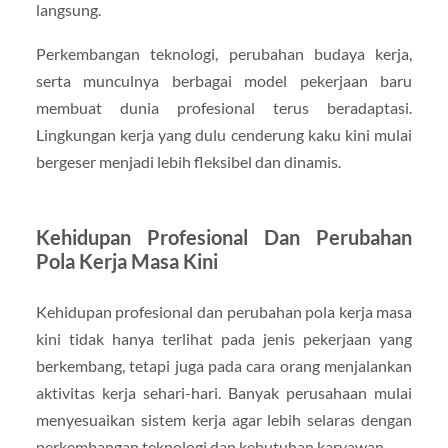
langsung.
Perkembangan teknologi, perubahan budaya kerja,
serta munculnya berbagai model pekerjaan baru
membuat dunia profesional terus beradaptasi.
Lingkungan kerja yang dulu cenderung kaku kini mulai
bergeser menjadi lebih fleksibel dan dinamis.
Kehidupan Profesional Dan Perubahan
Pola Kerja Masa Kini
Kehidupan profesional dan perubahan pola kerja masa
kini tidak hanya terlihat pada jenis pekerjaan yang
berkembang, tetapi juga pada cara orang menjalankan
aktivitas kerja sehari-hari. Banyak perusahaan mulai
menyesuaikan sistem kerja agar lebih selaras dengan
perkembangan teknologi dan kebutuhan karyawan.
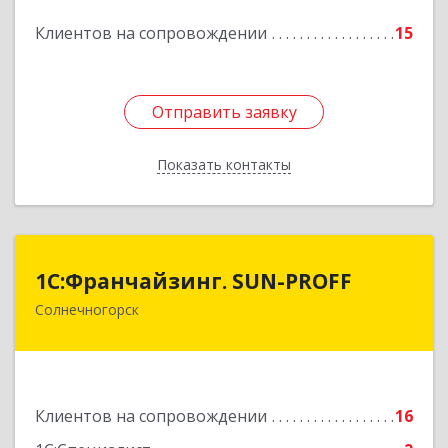
Подробнее
Клиентов на сопровождении
15
Отправить заявку
Отправить заявку
Показать контакты
Назад
1С:Франчайзинг. SUN-PROFF
1С:Франчайзинг. SUN-PROFF
Солнечногорск
141503, Московская обл, Солнечногорский р-н,
Солнечногорск г, Тамойкина ул, дом № 2, оф.26
Подробнее
Клиентов на сопровождении
16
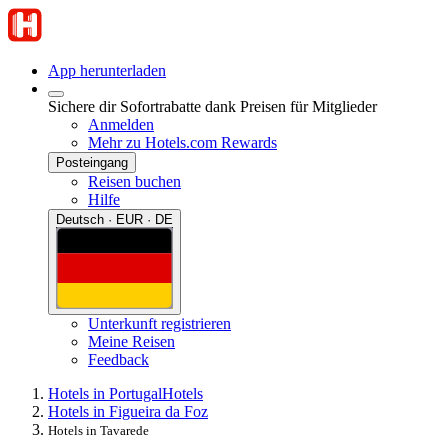
App herunterladen
Sichere dir Sofortrabatte dank Preisen für Mitglieder
Anmelden
Mehr zu Hotels.com Rewards
Posteingang
Reisen buchen
Hilfe
Deutsch · EUR · DE
Unterkunft registrieren
Meine Reisen
Feedback
Hotels in Portugal
Hotels
Hotels in Figueira da Foz
Hotels in Tavarede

· · · · · · ·

Description of the task -> Would you return all lines from the preceding listing that contain the word "pekerjaan"?

Response to this task ->
serta munculnya berbagai model pekerjaan baru
kini tidak hanya terlihat pada jenis pekerjaan yang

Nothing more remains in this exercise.